– Крутится-вертится шар голубой, – немузыкально, зато космографически верно намурлыкивал Максим, переводя взгляд со следов на зависший в черном зените шар родной планеты. – Крутится-вертится над головой…
Мау молчал. Должно быть, слушал.
– Крутится-вертится, хочет упасть, кавалер барышню хочет украсть.
Предпоследняя строчка нагло врала, на что серпентиец немедленно обратил внимание.
– Да знаю я, – лениво отвечал Максим. – С чего бы Земле падать на Луну? Очень ей надо. А что Земля на Луну, а не Луна на Землю, так в мире все относительно. И вообще в оригинале песни не шар, а шарф. Одна буква впоследствии редуцировалась.
– Зачем?
– Ты меня спрашиваешь? Спроси чего полегче.
– А что значит «кавалер барышню хочет украсть»? Разве человек крадет человека?
– Редко, но бывает. Мечтать вообще-то не вредно. И потом, тут речь идет только о барышне.
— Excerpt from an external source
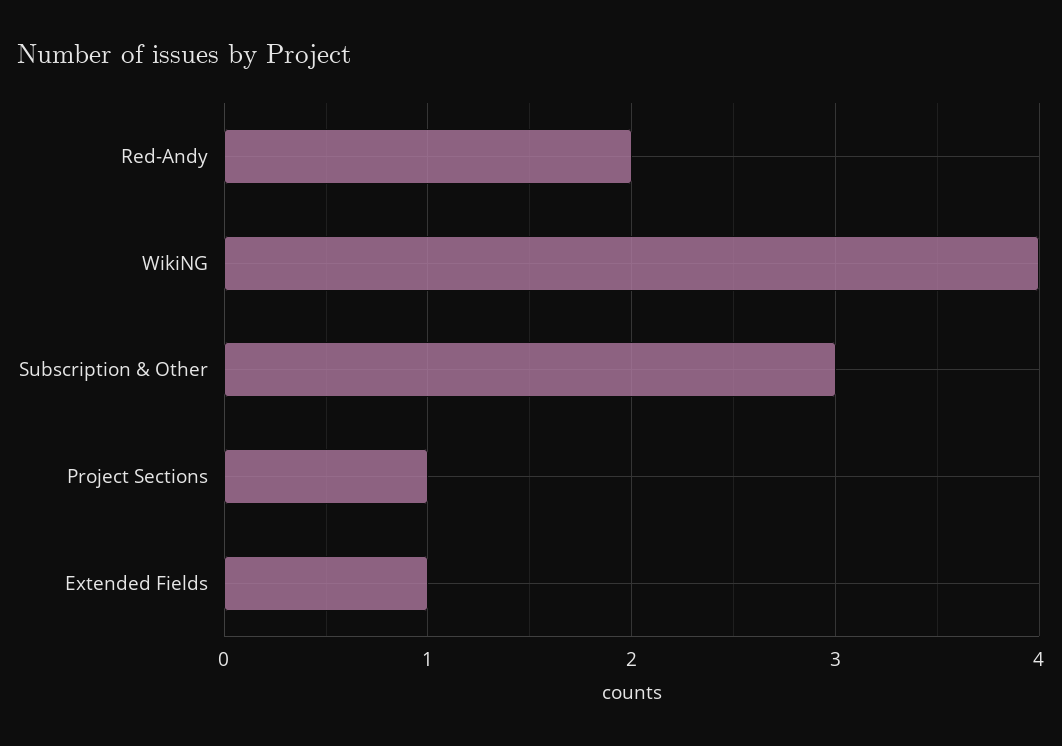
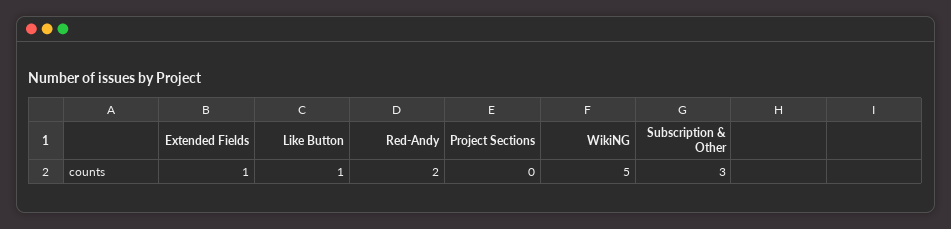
WikiNG: 4 -> 5
Project Sections: 1 -> 0
Like Button: none -> 1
– Разве барышня не человек?
– Да как тебе сказать… – Максим вспомнил жен. – По-всякому бывает. Иногда такой человек, что человечнее некуда. А иной раз глядишь, слушаешь и дивишься: что за неизвестный биологический вид? Вроде тебя, даже хуже.
– Разве я плох?
– Нет, но будешь плох, если перестанешь смотреть под ноги. Убери-ка лучше вон ту каменюку справа, не нравится мне она…
– Рыхлая, – немедленно определил Мау. – Шнек с нею справится, жернова тоже. Убирать незачем.
– Все-то ты знаешь… Ну вот скажи: откуда тебе известно, что она рыхлая? Ты к ней прикасался?
– Я прикасался к тысячам подобных. Опыт тоже кое-чего стоит.
Иногда Максим не мог отказать серпентийцу в здравом смысле, и тем чаще, чем дольше Мау жил среди людей. Инопланетный гость давно очеловечился бы, не мешай тому совершенно нечеловеческие таланты.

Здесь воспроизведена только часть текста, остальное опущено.